TEXT SEGMENT Start Marker

# Dai make the 16,000 mark



## carsey (Aug 19, 2006)

Congratulations on making 16,000 posts on the forum, Dai. Keep up the good work. ray:


----------



## Tumbleweed36 (May 14, 2005)

Hi,

Wow, what a milestone. This is truely giving to others and a very unselfish usage of your time.


----------



## chauffeur2 (Feb 7, 2006)

Congratulations, and Well Done *dai*!! ray:

Many words of wisdom are contained in those 16,000 too! :4-cheers:


----------



## Indoril Nerevar (Jan 7, 2006)

Congrats again, dai. You're unstoppable, and your work is fantastic. Keep up the great job.


----------



## Joefireline (Apr 2, 2006)

Nice one! Congrats!


----------



## kodi (Jun 30, 2004)

Congratulation dai


----------



## K-B (Oct 24, 2005)

unbelievable! Keep up the great work


----------



## Geekgirl (Jan 1, 2005)

Your amazing


----------



## dai (Jul 2, 2004)

i have trouble sleeping and it helps pass the night away


----------



## Zazula (Apr 27, 2006)

Oh, come on now dai - you must be really enjoying it! Congratulations on a most awesome achievement!


----------



## dai (Jul 2, 2004)

i get great pleasure on a successful outcome


----------



## Glaswegian (Sep 16, 2005)

Congrats to the Man Without a Shift Key!! :laugh:


j/k great work dai. :smile:


----------



## forcifer (Nov 20, 2005)

(someone deserves admin)


----------



## K-B (Oct 24, 2005)

TEXT SEGMENT End Marker

■ REQUEST: In the forum thread congratulating dai on 16,000 posts, what reason does dai give in the first reply?

EXCERPTED DATA Start Marker

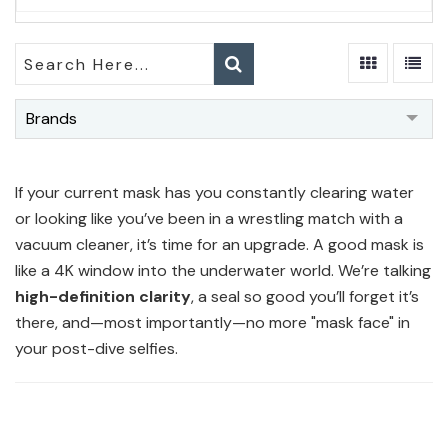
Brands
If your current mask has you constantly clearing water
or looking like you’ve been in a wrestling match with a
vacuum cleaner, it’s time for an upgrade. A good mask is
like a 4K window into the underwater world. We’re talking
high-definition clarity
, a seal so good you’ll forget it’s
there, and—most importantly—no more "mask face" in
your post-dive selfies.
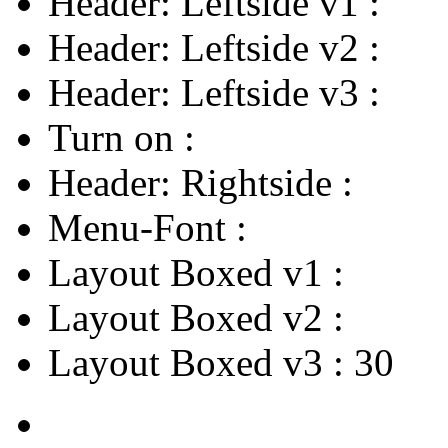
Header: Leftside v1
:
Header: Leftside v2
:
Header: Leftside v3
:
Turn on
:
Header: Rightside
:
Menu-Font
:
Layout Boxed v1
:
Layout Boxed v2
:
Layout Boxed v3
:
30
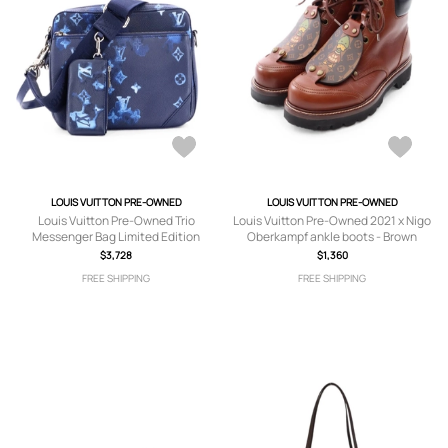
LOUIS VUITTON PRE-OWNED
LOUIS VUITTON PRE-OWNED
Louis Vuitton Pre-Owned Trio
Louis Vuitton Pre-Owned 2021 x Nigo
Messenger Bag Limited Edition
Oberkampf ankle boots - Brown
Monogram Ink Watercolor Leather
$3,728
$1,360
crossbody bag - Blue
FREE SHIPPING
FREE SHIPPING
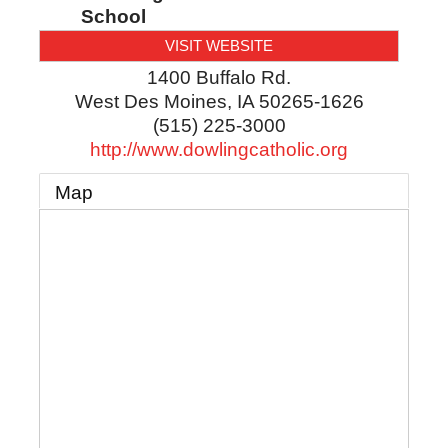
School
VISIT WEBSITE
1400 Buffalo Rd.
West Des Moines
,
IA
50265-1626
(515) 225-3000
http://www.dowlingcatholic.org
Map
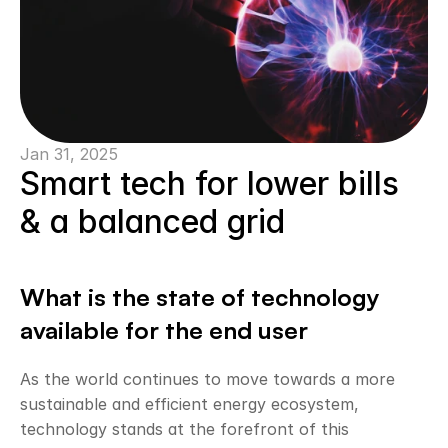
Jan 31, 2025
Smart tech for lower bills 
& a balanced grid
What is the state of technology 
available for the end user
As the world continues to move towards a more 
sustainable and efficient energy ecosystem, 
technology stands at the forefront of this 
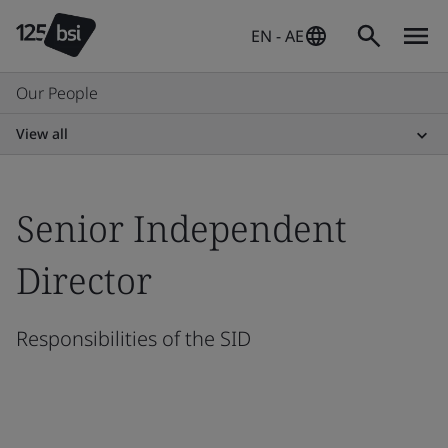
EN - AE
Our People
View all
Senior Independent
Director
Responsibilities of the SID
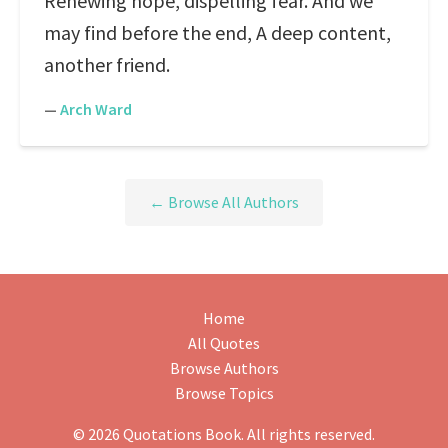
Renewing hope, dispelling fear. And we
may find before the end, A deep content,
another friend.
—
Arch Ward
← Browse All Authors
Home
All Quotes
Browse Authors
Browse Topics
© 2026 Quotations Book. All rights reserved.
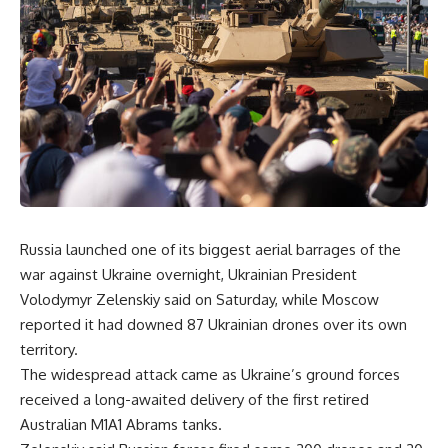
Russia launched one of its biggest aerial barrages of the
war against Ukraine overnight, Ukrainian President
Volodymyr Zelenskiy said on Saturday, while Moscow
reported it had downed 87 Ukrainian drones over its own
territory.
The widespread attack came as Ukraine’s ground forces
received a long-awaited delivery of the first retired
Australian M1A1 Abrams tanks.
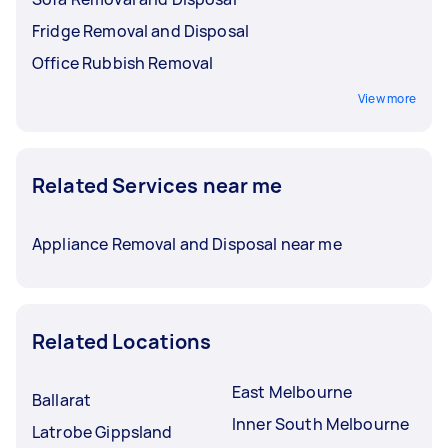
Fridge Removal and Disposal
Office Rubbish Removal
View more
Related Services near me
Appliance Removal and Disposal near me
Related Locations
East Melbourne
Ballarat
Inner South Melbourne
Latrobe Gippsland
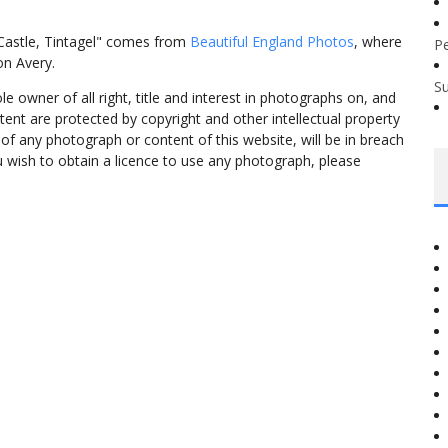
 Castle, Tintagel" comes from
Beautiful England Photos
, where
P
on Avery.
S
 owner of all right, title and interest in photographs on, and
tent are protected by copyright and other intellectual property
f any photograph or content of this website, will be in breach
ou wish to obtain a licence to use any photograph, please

EXCERPTED DATA End Marker

■ OUTPUT OF THE TASK: Dai has trouble sleeping, and posting helps pass the night away.